# Hi from Kat in Evesham, Worcs.



## moogiboogy (Jan 14, 2012)

Hi there, I have been looking at rearing fancy mice for a while now and have bought a cage to keep a pair of females in to start off with to see how I get on with them. The more I research them, the more interested I become and the more I realise that these are the pets for me. I find these little creatures fascinating but am finding them very difficult to locate. I'm in Evesham, Worcestershire if anyone knows of a local breeder at all, I would be very grateful to know. 
I look forward to spending more time on this site (maybe as a future breeder...)
Kat


----------



## Kingnoel (Apr 23, 2011)

Welcome!


----------



## SarahY (Nov 6, 2008)

Welcome to FMB


----------



## The Boggit keeper (Mar 5, 2010)

Hi and Welcome!


----------



## Frizzle (Oct 6, 2011)

Hello, and welcome to the forum!


----------



## SarahC (Oct 3, 2008)

:welcome1


----------



## moogiboogy (Jan 14, 2012)

Thank you all for your kind welcomes  I hope it won't be too long before I can locate a pair of females so I can share my experiences with you all (and hopefully you can give me some advice on how I can get the best from them!).

Kat x


----------



## Wight Isle Stud (May 19, 2010)

Hi moogyboogy- Just bear in mind that it costs no more to feed high quality show mice than it does pet standard, they can be kept just the same, and as a general rule, they dont cost a lot more to buy your initial stock either. Have a float through the National Mouse Club web site and have a look at the breeds available. There are some major shows all through the year not to far from you.


----------



## maisymouse (Feb 10, 2011)

Hi Kat, I am In stratford Upon Avon so not far from you, I sometimes have show stock available if you are looking to join the National Mouse Club and will soon have a few different varieties to choose from if any take your fancy.


----------



## maisymouse (Feb 10, 2011)

I also breed pet mice aswell and will have some very pretty ones available in 2 weeks time, pictures are available if you are interested.


----------



## Lucy (Jan 7, 2012)

Hello


----------

Directions for this task: Return the part of the forum thread above that starts with "## SarahC (Oct" and goes on through "best from them!).", copied word for word.

Provided material:
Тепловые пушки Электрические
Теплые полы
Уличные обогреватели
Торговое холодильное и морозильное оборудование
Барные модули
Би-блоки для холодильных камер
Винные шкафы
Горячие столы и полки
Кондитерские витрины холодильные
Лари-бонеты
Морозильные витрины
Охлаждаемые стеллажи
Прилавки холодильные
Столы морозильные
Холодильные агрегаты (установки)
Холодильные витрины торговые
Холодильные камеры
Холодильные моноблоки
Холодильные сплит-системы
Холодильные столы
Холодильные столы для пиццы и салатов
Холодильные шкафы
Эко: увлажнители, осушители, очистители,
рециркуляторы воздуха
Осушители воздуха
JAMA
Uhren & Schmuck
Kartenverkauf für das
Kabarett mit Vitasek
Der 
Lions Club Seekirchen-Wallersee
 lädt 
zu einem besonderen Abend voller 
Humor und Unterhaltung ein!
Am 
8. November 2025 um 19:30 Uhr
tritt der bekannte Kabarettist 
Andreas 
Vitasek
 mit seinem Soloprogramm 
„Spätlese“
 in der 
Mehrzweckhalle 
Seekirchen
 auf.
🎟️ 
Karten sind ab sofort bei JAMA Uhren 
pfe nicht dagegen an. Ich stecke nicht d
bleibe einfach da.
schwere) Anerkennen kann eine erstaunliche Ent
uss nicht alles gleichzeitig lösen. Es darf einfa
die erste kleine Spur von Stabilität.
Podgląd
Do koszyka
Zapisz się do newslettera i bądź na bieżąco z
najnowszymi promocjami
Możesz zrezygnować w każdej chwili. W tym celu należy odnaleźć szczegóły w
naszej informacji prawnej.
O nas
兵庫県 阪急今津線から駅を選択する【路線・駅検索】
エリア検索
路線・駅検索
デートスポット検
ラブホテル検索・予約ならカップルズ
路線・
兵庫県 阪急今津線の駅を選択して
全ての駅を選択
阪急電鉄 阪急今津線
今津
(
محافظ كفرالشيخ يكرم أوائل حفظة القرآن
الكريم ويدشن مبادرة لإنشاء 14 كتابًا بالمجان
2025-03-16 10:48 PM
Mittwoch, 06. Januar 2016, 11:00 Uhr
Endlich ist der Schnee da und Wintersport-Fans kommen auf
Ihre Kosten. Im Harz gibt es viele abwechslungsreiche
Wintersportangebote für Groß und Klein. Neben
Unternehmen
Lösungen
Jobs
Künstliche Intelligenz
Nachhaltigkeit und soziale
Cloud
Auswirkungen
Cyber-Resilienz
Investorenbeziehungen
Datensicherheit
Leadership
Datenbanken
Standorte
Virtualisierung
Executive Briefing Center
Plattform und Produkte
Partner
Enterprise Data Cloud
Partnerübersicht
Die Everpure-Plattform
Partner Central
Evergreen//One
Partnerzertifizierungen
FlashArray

Answer to the exercise:
## SarahC (Oct 3, 2008)

:welcome1


----------



## moogiboogy (Jan 14, 2012)

Thank you all for your kind welcomes  I hope it won't be too long before I can locate a pair of females so I can share my experiences with you all (and hopefully you can give me some advice on how I can get the best from them!).